TASK OBJECTIVE. As you work through the listing below, copy each line exactly and drop the images.

PROVIDED ENTRIES.
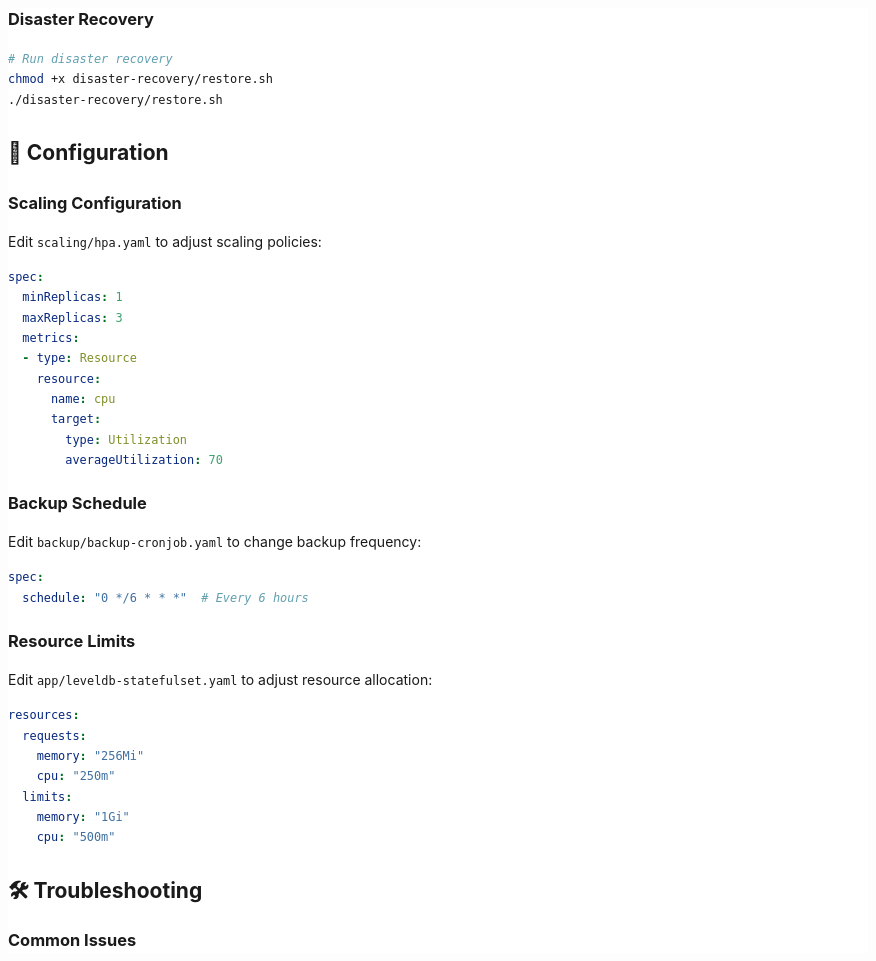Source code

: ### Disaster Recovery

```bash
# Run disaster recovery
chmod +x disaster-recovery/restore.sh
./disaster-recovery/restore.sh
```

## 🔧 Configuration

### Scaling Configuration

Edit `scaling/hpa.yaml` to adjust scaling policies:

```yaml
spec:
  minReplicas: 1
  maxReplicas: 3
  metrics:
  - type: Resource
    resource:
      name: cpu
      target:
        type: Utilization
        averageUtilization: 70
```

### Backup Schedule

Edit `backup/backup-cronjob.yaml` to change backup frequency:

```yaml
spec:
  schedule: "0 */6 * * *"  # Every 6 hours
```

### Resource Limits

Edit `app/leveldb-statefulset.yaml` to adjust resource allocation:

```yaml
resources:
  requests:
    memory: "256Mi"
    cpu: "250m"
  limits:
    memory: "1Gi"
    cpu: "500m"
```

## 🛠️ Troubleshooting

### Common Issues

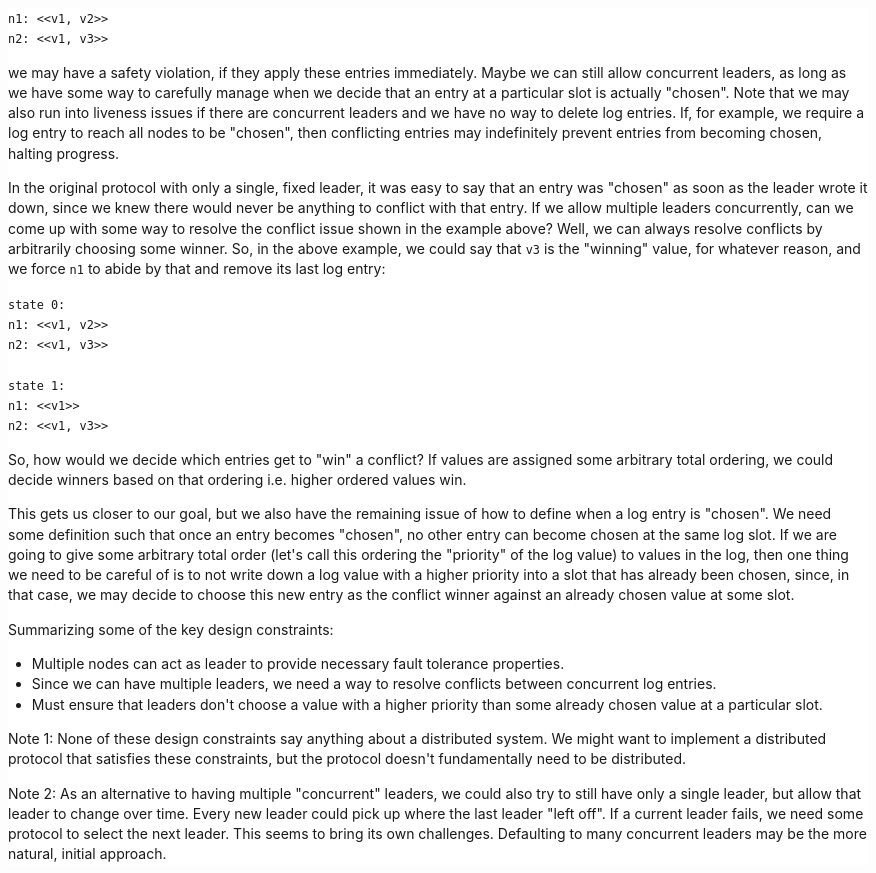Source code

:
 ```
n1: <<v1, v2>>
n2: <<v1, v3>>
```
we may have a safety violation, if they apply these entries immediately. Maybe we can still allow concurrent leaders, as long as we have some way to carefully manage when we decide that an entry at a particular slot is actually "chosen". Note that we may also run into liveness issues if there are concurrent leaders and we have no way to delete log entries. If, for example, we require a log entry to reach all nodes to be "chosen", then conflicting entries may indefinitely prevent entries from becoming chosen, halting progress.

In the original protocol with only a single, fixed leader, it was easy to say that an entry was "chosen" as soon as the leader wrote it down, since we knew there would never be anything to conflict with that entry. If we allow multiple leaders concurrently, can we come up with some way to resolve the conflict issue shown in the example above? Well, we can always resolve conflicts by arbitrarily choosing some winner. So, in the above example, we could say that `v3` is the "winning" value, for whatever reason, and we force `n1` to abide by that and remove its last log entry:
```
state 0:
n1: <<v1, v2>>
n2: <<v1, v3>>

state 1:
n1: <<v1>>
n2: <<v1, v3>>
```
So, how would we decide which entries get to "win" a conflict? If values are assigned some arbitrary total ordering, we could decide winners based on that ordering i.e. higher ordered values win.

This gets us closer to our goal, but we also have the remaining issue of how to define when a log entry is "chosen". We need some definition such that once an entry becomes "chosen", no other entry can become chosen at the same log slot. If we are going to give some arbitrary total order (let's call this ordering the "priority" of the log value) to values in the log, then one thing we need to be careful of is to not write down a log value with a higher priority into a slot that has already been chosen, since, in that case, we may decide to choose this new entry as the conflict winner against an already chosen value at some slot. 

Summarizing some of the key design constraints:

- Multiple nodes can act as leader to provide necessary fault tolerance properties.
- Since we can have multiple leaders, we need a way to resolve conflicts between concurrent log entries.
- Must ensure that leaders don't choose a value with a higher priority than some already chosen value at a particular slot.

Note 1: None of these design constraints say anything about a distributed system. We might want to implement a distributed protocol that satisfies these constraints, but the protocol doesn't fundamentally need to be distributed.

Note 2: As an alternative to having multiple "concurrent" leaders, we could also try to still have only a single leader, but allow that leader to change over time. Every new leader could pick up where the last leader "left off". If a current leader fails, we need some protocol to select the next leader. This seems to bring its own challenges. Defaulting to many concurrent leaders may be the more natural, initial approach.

TASK SOLUTION.
Source code

: ### Disaster Recovery

```bash
# Run disaster recovery
chmod +x disaster-recovery/restore.sh
./disaster-recovery/restore.sh
```

## 🔧 Configuration

### Scaling Configuration

Edit `scaling/hpa.yaml` to adjust scaling policies:

```yaml
spec:
  minReplicas: 1
  maxReplicas: 3
  metrics:
  - type: Resource
    resource:
      name: cpu
      target:
        type: Utilization
        averageUtilization: 70
```

### Backup Schedule

Edit `backup/backup-cronjob.yaml` to change backup frequency:

```yaml
spec:
  schedule: "0 */6 * * *"  # Every 6 hours
```

### Resource Limits

Edit `app/leveldb-statefulset.yaml` to adjust resource allocation:

```yaml
resources:
  requests:
    memory: "256Mi"
    cpu: "250m"
  limits:
    memory: "1Gi"
    cpu: "500m"
```

## 🛠️ Troubleshooting

### Common Issues

Source code

:
 ```
n1: <<v1, v2>>
n2: <<v1, v3>>
```
we may have a safety violation, if they apply these entries immediately. Maybe we can still allow concurrent leaders, as long as we have some way to carefully manage when we decide that an entry at a particular slot is actually "chosen". Note that we may also run into liveness issues if there are concurrent leaders and we have no way to delete log entries. If, for example, we require a log entry to reach all nodes to be "chosen", then conflicting entries may indefinitely prevent entries from becoming chosen, halting progress.

In the original protocol with only a single, fixed leader, it was easy to say that an entry was "chosen" as soon as the leader wrote it down, since we knew there would never be anything to conflict with that entry. If we allow multiple leaders concurrently, can we come up with some way to resolve the conflict issue shown in the example above? Well, we can always resolve conflicts by arbitrarily choosing some winner. So, in the above example, we could say that `v3` is the "winning" value, for whatever reason, and we force `n1` to abide by that and remove its last log entry:
```
state 0:
n1: <<v1, v2>>
n2: <<v1, v3>>

state 1:
n1: <<v1>>
n2: <<v1, v3>>
```
So, how would we decide which entries get to "win" a conflict? If values are assigned some arbitrary total ordering, we could decide winners based on that ordering i.e. higher ordered values win.

This gets us closer to our goal, but we also have the remaining issue of how to define when a log entry is "chosen". We need some definition such that once an entry becomes "chosen", no other entry can become chosen at the same log slot. If we are going to give some arbitrary total order (let's call this ordering the "priority" of the log value) to values in the log, then one thing we need to be careful of is to not write down a log value with a higher priority into a slot that has already been chosen, since, in that case, we may decide to choose this new entry as the conflict winner against an already chosen value at some slot. 

Summarizing some of the key design constraints:

- Multiple nodes can act as leader to provide necessary fault tolerance properties.
- Since we can have multiple leaders, we need a way to resolve conflicts between concurrent log entries.
- Must ensure that leaders don't choose a value with a higher priority than some already chosen value at a particular slot.

Note 1: None of these design constraints say anything about a distributed system. We might want to implement a distributed protocol that satisfies these constraints, but the protocol doesn't fundamentally need to be distributed.

Note 2: As an alternative to having multiple "concurrent" leaders, we could also try to still have only a single leader, but allow that leader to change over time. Every new leader could pick up where the last leader "left off". If a current leader fails, we need some protocol to select the next leader. This seems to bring its own challenges. Defaulting to many concurrent leaders may be the more natural, initial approach.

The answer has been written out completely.